As I understand the question, @Scarabee had it right. The answer depends on maximal cliques, but the bounty shows that the OP did not consider that a full answer. This answer pushes that through to assigning the HouseID
.
library(igraph)
## Your sample data
Edges1 = read.table(text="ID.1 ID.2
A B
A C
B C
C B
C A
B A
D E
E F
F E
D F
E D
F D",
header=TRUE, stringsAsFactors=FALSE)
g1 = graph_from_edgelist(as.matrix(Edges1), directed=FALSE)
plot(g1)
MC1 = max_cliques(g1)
MC1
[[1]]
+ 3/6 vertices, named, from 8123133:
[1] A B C
[[2]]
+ 3/6 vertices, named, from 8123133:
[1] D E F
This gives the maximal cliques (the houses), but we need to construct the HouseID variable.
Edges1$HouseID = apply(Edges1, 1,
function(e)
which(sapply(MC1, function(mc) all(e %in% names(unclass(mc))))))
Edges1
ID.1 ID.2 HouseID
1 A B 1
2 A C 1
3 B C 1
4 C B 1
5 C A 1
6 B A 1
7 D E 2
8 E F 2
9 F E 2
10 D F 2
11 E D 2
12 F D 2
The outer apply
loops through the edges. The inner sapply
checks which clique (house) contains both nodes from the edge.
This provides the structure that the question asked for. But as @Scarabee pointed out, a node may belong to more than one maximal clique (house). That is not exactly a problem as the requested structure assigns the HouseID to edges. Here is an example with a node that belongs to two houses.

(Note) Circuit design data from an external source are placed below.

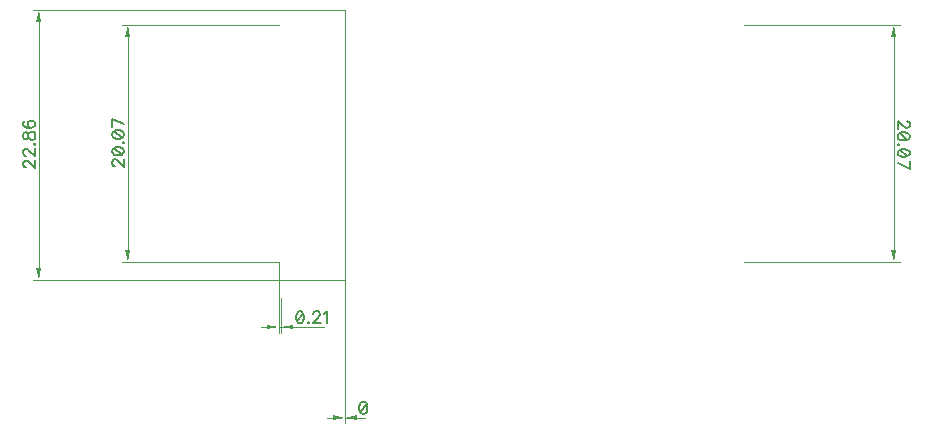
<source format=gbr>
G04 DipTrace 3.1.0.0*
G04 TopDimension.gbr*
%MOIN*%
G04 #@! TF.FileFunction,Drawing,Top*
G04 #@! TF.Part,Single*
%ADD13C,0.0015*%
%ADD72C,0.006176*%
%FSLAX26Y26*%
G04*
G70*
G90*
G75*
G01*
G04 TopDimension*
%LPD*%
X723386Y1353701D2*
D13*
Y-23622D1*
Y453682D2*
Y-23622D1*
Y-3937D2*
D3*
X664331D2*
X684016D1*
G36*
X723386D2*
X684016Y-11811D1*
Y3937D1*
X723386Y-3937D1*
G37*
X782441D2*
D13*
X762756D1*
G36*
X723386D2*
X762756Y3937D1*
Y-11811D1*
X723386Y-3937D1*
G37*
X789551D2*
D13*
X723386D1*
Y1353701D2*
X-316299D1*
X723386Y453682D2*
X-316299D1*
X-296614Y903692D2*
Y1314331D1*
G36*
Y1353701D2*
X-288740Y1314331D1*
X-304488D1*
X-296614Y1353701D1*
G37*
Y903692D2*
D13*
Y493052D1*
G36*
Y453682D2*
X-304488Y493052D1*
X-288740D1*
X-296614Y453682D1*
G37*
X503386Y513701D2*
D13*
Y278016D1*
X511811Y393701D2*
Y278016D1*
X503386Y297701D2*
X511811D1*
X444331D2*
X464016D1*
G36*
X503386D2*
X464016Y289827D1*
Y305575D1*
X503386Y297701D1*
G37*
X570866D2*
D13*
X551181D1*
G36*
X511811D2*
X551181Y305575D1*
Y289827D1*
X511811Y297701D1*
G37*
X655266D2*
D13*
X511811D1*
X2055042Y1303701D2*
X2573071D1*
X2055010Y513701D2*
X2573071D1*
X2553386Y908701D2*
Y1264331D1*
G36*
Y1303701D2*
X2561260Y1264331D1*
X2545512D1*
X2553386Y1303701D1*
G37*
Y908701D2*
D13*
Y553071D1*
G36*
Y513701D2*
X2545512Y553071D1*
X2561260D1*
X2553386Y513701D1*
G37*
X503386Y1303701D2*
D13*
X-20299D1*
X503386Y513701D2*
X-20299D1*
X-614Y908701D2*
Y1264331D1*
G36*
Y1303701D2*
X7260Y1264331D1*
X-8488D1*
X-614Y1303701D1*
G37*
Y908701D2*
D13*
Y553071D1*
G36*
Y513701D2*
X-8488Y553071D1*
X7260D1*
X-614Y513701D1*
G37*
X783516Y48422D2*
D72*
X777767Y46520D1*
X773921Y40772D1*
X772019Y31222D1*
Y25474D1*
X773921Y15923D1*
X777767Y10175D1*
X783516Y8274D1*
X787318D1*
X793066Y10175D1*
X796869Y15923D1*
X798814Y25474D1*
Y31222D1*
X796869Y40772D1*
X793066Y46520D1*
X787318Y48422D1*
X783516D1*
X796869Y40772D2*
X773921Y15923D1*
X-339422Y829504D2*
X-341323D1*
X-345170Y831406D1*
X-347071Y833307D1*
X-348973Y837154D1*
Y844803D1*
X-347071Y848605D1*
X-345170Y850507D1*
X-341323Y852452D1*
X-337521D1*
X-333674Y850507D1*
X-327970Y846704D1*
X-308825Y827559D1*
Y854353D1*
X-339422Y868650D2*
X-341323D1*
X-345170Y870552D1*
X-347071Y872453D1*
X-348973Y876300D1*
Y883949D1*
X-347071Y887751D1*
X-345170Y889653D1*
X-341323Y891598D1*
X-337521D1*
X-333674Y889653D1*
X-327970Y885850D1*
X-308825Y866705D1*
Y893500D1*
X-312672Y907752D2*
X-310726Y905851D1*
X-308825Y907752D1*
X-310726Y909698D1*
X-312672Y907752D1*
X-348973Y931600D2*
X-347071Y925896D1*
X-343269Y923950D1*
X-339422D1*
X-335620Y925896D1*
X-333674Y929698D1*
X-331773Y937348D1*
X-329872Y943096D1*
X-326025Y946898D1*
X-322222Y948800D1*
X-316474D1*
X-312672Y946898D1*
X-310726Y944997D1*
X-308825Y939249D1*
Y931600D1*
X-310726Y925896D1*
X-312672Y923950D1*
X-316474Y922049D1*
X-322222D1*
X-326025Y923950D1*
X-329872Y927797D1*
X-331773Y933501D1*
X-333674Y941150D1*
X-335620Y944997D1*
X-339422Y946898D1*
X-343269D1*
X-347071Y944997D1*
X-348973Y939249D1*
Y931600D1*
X-343269Y984099D2*
X-347071Y982198D1*
X-348973Y976450D1*
Y972647D1*
X-347071Y966899D1*
X-341323Y963052D1*
X-331773Y961151D1*
X-322222D1*
X-314573Y963052D1*
X-310726Y966899D1*
X-308825Y972647D1*
Y974548D1*
X-310726Y980252D1*
X-314573Y984099D1*
X-320321Y986000D1*
X-322222D1*
X-327970Y984099D1*
X-331773Y980252D1*
X-333674Y974548D1*
Y972647D1*
X-331773Y966899D1*
X-327970Y963052D1*
X-322222Y961151D1*
X571941Y350059D2*
X566193Y348158D1*
X562346Y342410D1*
X560445Y332859D1*
Y327111D1*
X562346Y317561D1*
X566193Y311813D1*
X571941Y309912D1*
X575743D1*
X581491Y311813D1*
X585294Y317561D1*
X587239Y327111D1*
Y332859D1*
X585294Y342410D1*
X581491Y348158D1*
X575743Y350059D1*
X571941D1*
X585294Y342410D2*
X562346Y317561D1*
X601492Y313758D2*
X599591Y311813D1*
X601492Y309912D1*
X603437Y311813D1*
X601492Y313758D1*
X617734Y340509D2*
Y342410D1*
X619636Y346257D1*
X621537Y348158D1*
X625384Y350059D1*
X633033D1*
X636836Y348158D1*
X638737Y346257D1*
X640682Y342410D1*
Y338607D1*
X638737Y334761D1*
X634934Y329057D1*
X615789Y309912D1*
X642584D1*
X654935Y342410D2*
X658782Y344356D1*
X664530Y350059D1*
Y309912D1*
X2596194Y983883D2*
X2598095D1*
X2601942Y981982D1*
X2603843Y980080D1*
X2605744Y976234D1*
Y968584D1*
X2603843Y964782D1*
X2601942Y962881D1*
X2598095Y960935D1*
X2594293D1*
X2590446Y962881D1*
X2584742Y966683D1*
X2565597Y985828D1*
Y959034D1*
X2605744Y935186D2*
X2603843Y940934D1*
X2598095Y944781D1*
X2588544Y946682D1*
X2582796D1*
X2573246Y944781D1*
X2567498Y940934D1*
X2565597Y935186D1*
Y931384D1*
X2567498Y925636D1*
X2573246Y921833D1*
X2582796Y919888D1*
X2588544D1*
X2598095Y921833D1*
X2603843Y925636D1*
X2605744Y931384D1*
Y935186D1*
X2598095Y921833D2*
X2573246Y944781D1*
X2569443Y905635D2*
X2567498Y907536D1*
X2565597Y905635D1*
X2567498Y903690D1*
X2569443Y905635D1*
X2605744Y879842D2*
X2603843Y885590D1*
X2598095Y889437D1*
X2588544Y891338D1*
X2582796D1*
X2573246Y889437D1*
X2567498Y885590D1*
X2565597Y879842D1*
Y876040D1*
X2567498Y870292D1*
X2573246Y866489D1*
X2582796Y864543D1*
X2588544D1*
X2598095Y866489D1*
X2603843Y870292D1*
X2605744Y876040D1*
Y879842D1*
X2598095Y866489D2*
X2573246Y889437D1*
X2565597Y844543D2*
X2605744Y825397D1*
Y852192D1*
X-43422Y833519D2*
X-45323D1*
X-49170Y835420D1*
X-51071Y837321D1*
X-52973Y841168D1*
Y848817D1*
X-51071Y852620D1*
X-49170Y854521D1*
X-45323Y856467D1*
X-41521D1*
X-37674Y854521D1*
X-31970Y850718D1*
X-12825Y831573D1*
Y858368D1*
X-52973Y882215D2*
X-51071Y876467D1*
X-45323Y872620D1*
X-35773Y870719D1*
X-30025D1*
X-20474Y872620D1*
X-14726Y876467D1*
X-12825Y882215D1*
Y886018D1*
X-14726Y891766D1*
X-20474Y895568D1*
X-30025Y897514D1*
X-35773D1*
X-45323Y895568D1*
X-51071Y891766D1*
X-52973Y886018D1*
Y882215D1*
X-45323Y895568D2*
X-20474Y872620D1*
X-16672Y911767D2*
X-14726Y909865D1*
X-12825Y911767D1*
X-14726Y913712D1*
X-16672Y911767D1*
X-52973Y937559D2*
X-51071Y931811D1*
X-45323Y927965D1*
X-35773Y926063D1*
X-30025D1*
X-20474Y927965D1*
X-14726Y931811D1*
X-12825Y937559D1*
Y941362D1*
X-14726Y947110D1*
X-20474Y950913D1*
X-30025Y952858D1*
X-35773D1*
X-45323Y950913D1*
X-51071Y947110D1*
X-52973Y941362D1*
Y937559D1*
X-45323Y950913D2*
X-20474Y927965D1*
X-12825Y972859D2*
X-52973Y992004D1*
Y965209D1*
M02*

</source>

Edges3 = read.table(text="ID.1 ID.2
A B
A C
B C
D E
D A
E A",
header=TRUE, stringsAsFactors=FALSE)
g3 = graph_from_edgelist(as.matrix(Edges3), directed=FALSE)
plot(g3)
MC3 = max_cliques(g3)
Edges3$HouseID = apply(Edges3, 1,
function(e)
which(sapply(MC3, function(mc) all(e %in% names(unclass(mc))))))
Edges3
ID.1 ID.2 HouseID
1 A B 2
2 A C 2
3 B C 2
4 D E 1
5 D A 1
6 E A 1

In this case, We can still assign a HouseID to each edge, even though the node A is in two different Houses. Notice that the edge A-B has HouseID = 2
, but edge D-A has HouseD = 1
. The HouseID is a property of the edge, not the node.
However, there is still a problem. It is possible for both ends of an edge to belong to two houses and one cannot assign a single house to the edge.
Edges4 = read.table(text="ID.1 ID.2
A B
A C
B C
D A
D B",
header=TRUE, stringsAsFactors=FALSE)
g4 = graph_from_edgelist(as.matrix(Edges4), directed=FALSE)
plot(g4)
MC4 = max_cliques(g4)
MC4
[[1]]
+ 3/4 vertices, named, from fbd5929:
[1] A B C
[[2]]
+ 3/4 vertices, named, from fbd5929:
[1] A B D

The edge A-B belongs to two maximal cliques. As @Scarabee said, the question is not actually well-defined for all graphs.